Vor allen in den blutigen Untergenres des Horrorfilms geht es heute stets um Identifikation mit Tat und Täter; auch wenn uns weibliche Fans wie Gründler weismachen wollen, sie hätten – Schokolade im Mund – eh auch mit den Opfern gelitten.
Es gibt in Deutschland und der Schweiz absolut vernünftige gesetzliche Bestimmungen gegen öffentlich zugängliche Gewaltdarstellungen. Wer »das Grausame oder Unmenschliche des Vorgangs in einer die Menschenwürde verletzenden Weise darstellt«, heisst es im § 131 des deutschen STGB, ist mit Freiheitsstrafe bis zu einem Jahr oder mit Geldstrafe zu bestrafen.
Österreichs Regierungsvertreter bekräftigen zwar dauernd ihren Anspruch, den Jugendschutz in der Europäischen Union führend mitzugestalten, doch außer im TV-Gesetz sind »grundlose Gewaltdarstellungen« nirgendwo verboten.

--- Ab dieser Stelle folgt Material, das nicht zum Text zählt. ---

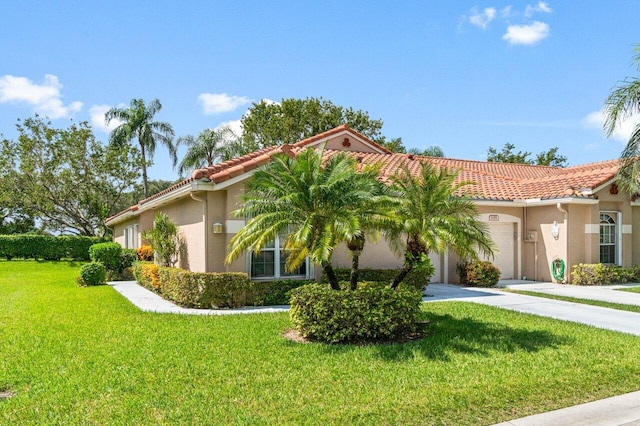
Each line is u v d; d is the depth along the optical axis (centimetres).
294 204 1010
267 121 4612
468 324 1105
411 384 708
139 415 593
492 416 604
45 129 4012
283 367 784
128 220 3167
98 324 1120
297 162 1031
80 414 597
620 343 944
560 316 1246
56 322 1152
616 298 1559
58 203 4091
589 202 1889
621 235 2022
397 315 961
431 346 911
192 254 1630
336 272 1520
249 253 1462
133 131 4294
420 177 1157
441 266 1942
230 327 1070
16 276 2550
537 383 717
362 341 956
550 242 1977
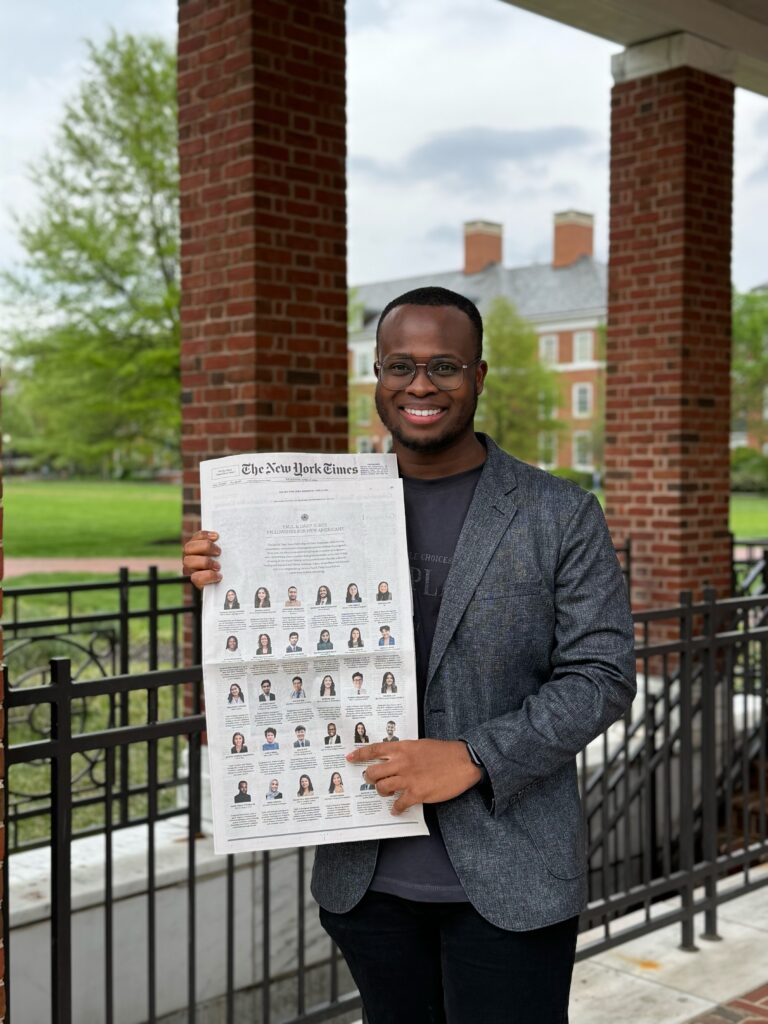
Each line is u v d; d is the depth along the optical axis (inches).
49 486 1517.0
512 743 60.6
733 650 152.7
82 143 800.3
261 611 62.1
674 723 238.2
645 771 152.4
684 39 253.9
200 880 158.1
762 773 158.9
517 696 64.3
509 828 63.0
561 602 64.1
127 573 172.7
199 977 157.9
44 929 142.9
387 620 63.0
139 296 822.5
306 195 193.2
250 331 187.6
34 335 828.6
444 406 63.5
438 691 63.9
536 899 62.2
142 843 165.6
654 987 131.9
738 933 148.6
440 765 60.6
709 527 267.7
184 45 196.5
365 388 2167.8
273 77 187.3
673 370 261.0
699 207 261.4
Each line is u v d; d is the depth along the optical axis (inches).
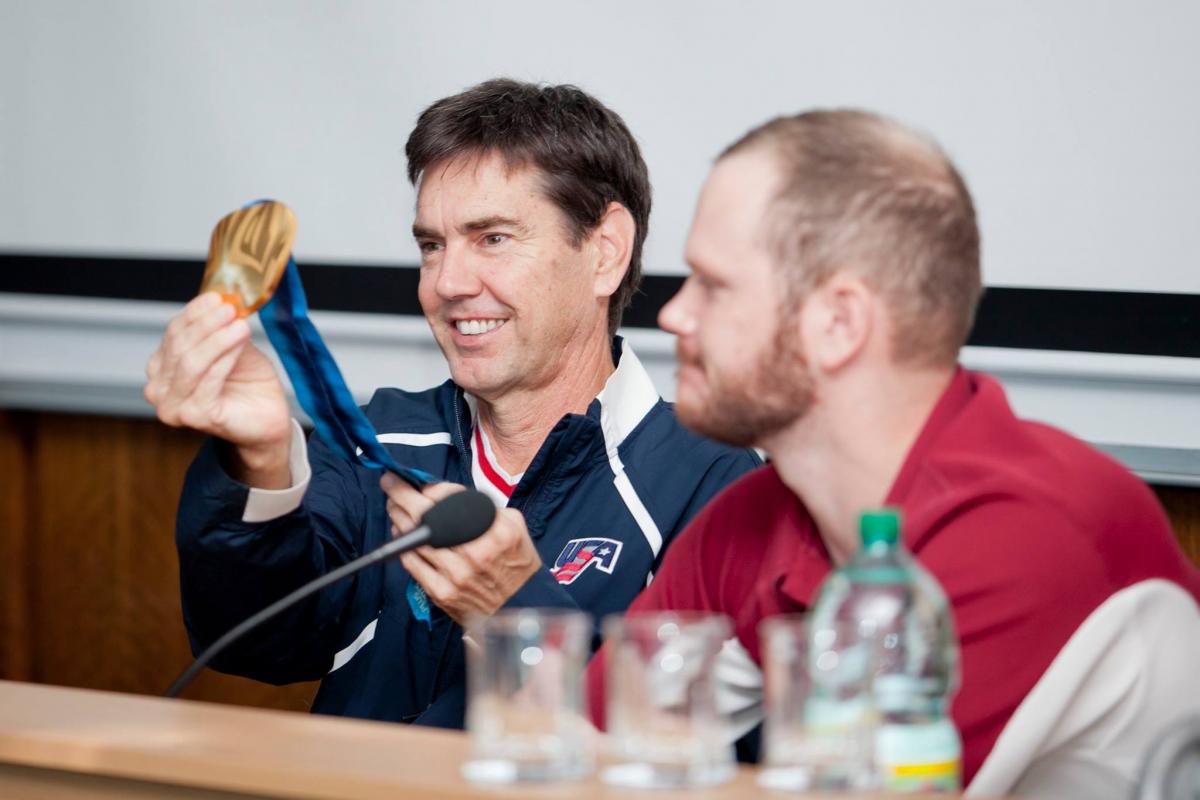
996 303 128.7
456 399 102.3
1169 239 123.9
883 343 61.6
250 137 150.6
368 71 146.3
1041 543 60.2
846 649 52.2
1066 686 59.7
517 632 53.3
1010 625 60.0
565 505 96.2
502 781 52.3
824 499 65.2
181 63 152.3
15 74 157.8
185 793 56.8
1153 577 62.9
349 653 97.3
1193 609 62.6
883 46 130.0
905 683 55.9
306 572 89.0
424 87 144.6
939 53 128.6
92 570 165.2
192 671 70.6
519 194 96.0
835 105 132.0
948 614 58.7
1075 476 62.4
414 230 99.7
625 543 94.4
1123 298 125.4
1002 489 60.7
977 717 60.2
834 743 51.7
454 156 97.1
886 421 63.0
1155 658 61.5
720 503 75.5
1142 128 123.9
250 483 83.7
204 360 75.8
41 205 157.9
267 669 95.4
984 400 64.0
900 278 61.0
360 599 97.7
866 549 56.0
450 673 93.7
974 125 128.0
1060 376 127.8
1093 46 124.6
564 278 97.2
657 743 52.4
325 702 97.2
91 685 165.8
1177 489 129.1
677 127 136.6
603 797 50.5
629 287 103.9
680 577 76.0
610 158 99.0
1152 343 125.1
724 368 63.2
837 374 62.1
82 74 155.6
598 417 97.4
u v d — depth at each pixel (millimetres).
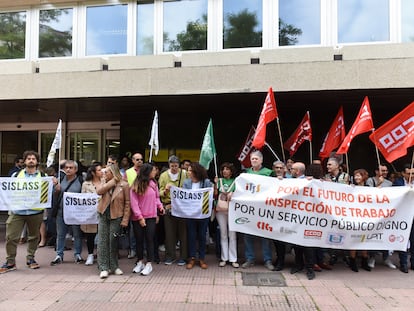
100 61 9398
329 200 6512
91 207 7066
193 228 6863
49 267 6883
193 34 9789
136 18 10078
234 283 5996
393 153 6852
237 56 8930
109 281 6070
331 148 8656
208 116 10469
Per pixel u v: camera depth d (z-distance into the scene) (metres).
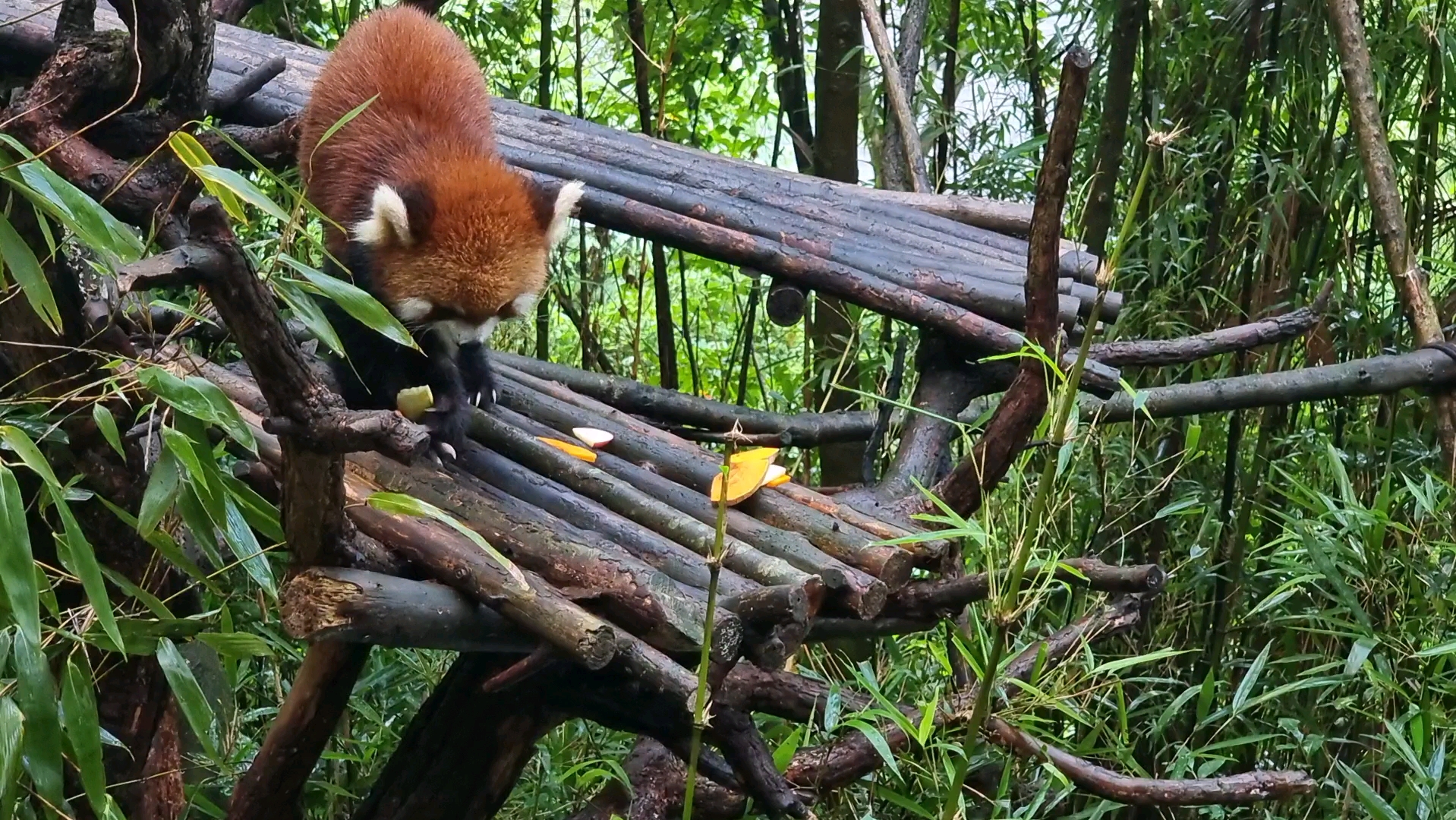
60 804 2.06
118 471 2.69
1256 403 3.65
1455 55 4.23
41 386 2.32
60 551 2.07
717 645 2.17
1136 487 4.54
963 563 3.83
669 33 5.32
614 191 3.64
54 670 2.63
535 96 6.04
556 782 3.31
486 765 2.80
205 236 1.62
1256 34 4.46
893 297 3.38
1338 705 3.65
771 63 6.07
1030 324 2.61
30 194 1.97
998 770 3.46
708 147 6.31
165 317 3.18
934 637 3.64
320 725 2.49
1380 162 3.91
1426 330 3.83
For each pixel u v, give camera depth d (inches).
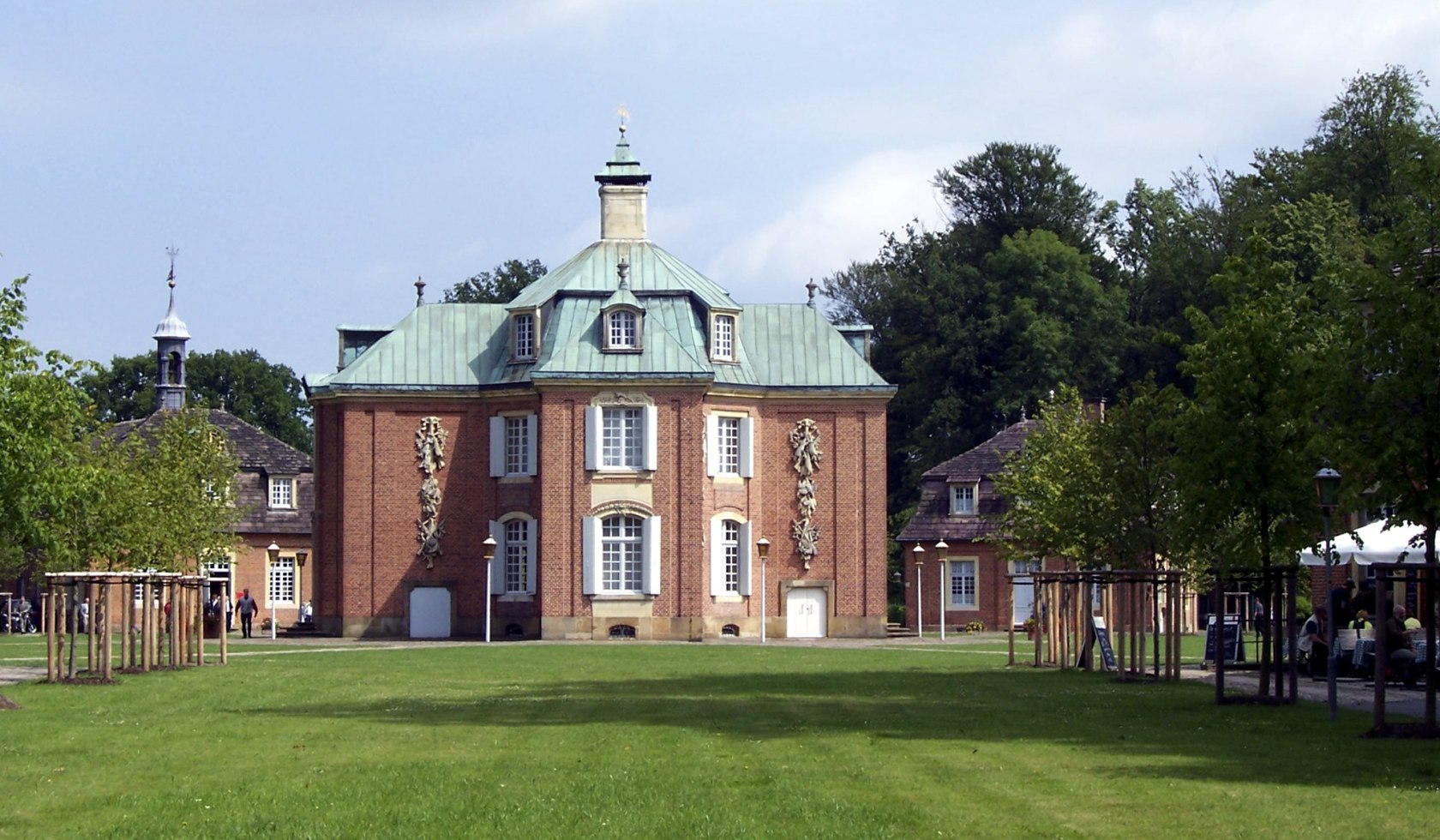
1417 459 1144.2
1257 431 1385.3
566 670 1945.1
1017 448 3740.2
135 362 5615.2
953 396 4594.0
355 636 3159.5
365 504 3179.1
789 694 1534.2
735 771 944.3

Ein dramatischer Mangel an öffentlicher und vorurteilsfreier Debatte in Österreich führt dazu, dass die Mordlust-Industrie heute auch noch fröhlich Kultursubventionen einstreift. Eine Gesellschaft aber, die jede Pornografie des Todes zulässt, eine Kulturlandschaft, die in ihren Filmen foltert, tötet, prügelt und aufhängt, bereitet zum Töten vor und nicht dazu, Gewalt als Übel anzusehen.
© Wolfgang Koch 2012
http://www.youtube.com/watch?v=MmLh4NUu6E4
http://slashfilmfestival.com/partner/
Auch in Fortsetzung meines Kommentars im anderen Blog-Posting: Mit Äußerungen wie diesen
„Nun vermag ich bei Folterdarstellungen ja durchaus zu unterscheiden. Die sakrifizierte Gewalt des Kreuzes Christi beruht auf dem symbolischen Menschenopfer und lädt den Betrachter zum Mitleid ein. Horrorfilme, Slasher und Splatter aber bedient den scopophilischen Instinkt, das heisst sie übertragen das männliche Vergnügen am eigenen Geschlechtsorgan auf die gnadenlose Anwendung der Mordwaffe.“
wirbeln sie doch allenfalls den Staub von seit vielen Jahren zurecht zu den Akten im Keller gelegten Filmtheorien auf. Vor rund 20 Jahren wurde eine heute in den Filmwissenschaften als vollzogen einschätzbare Wende vollzogen, die auf einer genauen Formanalyse der in Frage kommenden Filme beruht. Als zentrale Studie ist Carol Clovers „Men, Women and Chain Saws“ anzusehen, das ich ihnen, auch zur Beruhigung ihres offenbar schwer aufgewühlten Gemüts, gerne ans Herz legen möchte
http://press.princeton.edu/titles/4982.html
Im übrigen ist ihre krause Messer-Phallus-Scopophilie-Assoziation auch nicht im geringsten dazu in der Lage, das in den USA, also im Herkunftsland der maßgeblichen Splatterfilme, beobachtbare Phänomen zu erklären, dass nämlich ein Gutteil des Horrorpublikums weiblich ist und dort deutlich mehr Frauen eine Leidenschaft für Horrorfilme pflegen, als dies im alten Sigmund-Freud-Europa der Fall ist.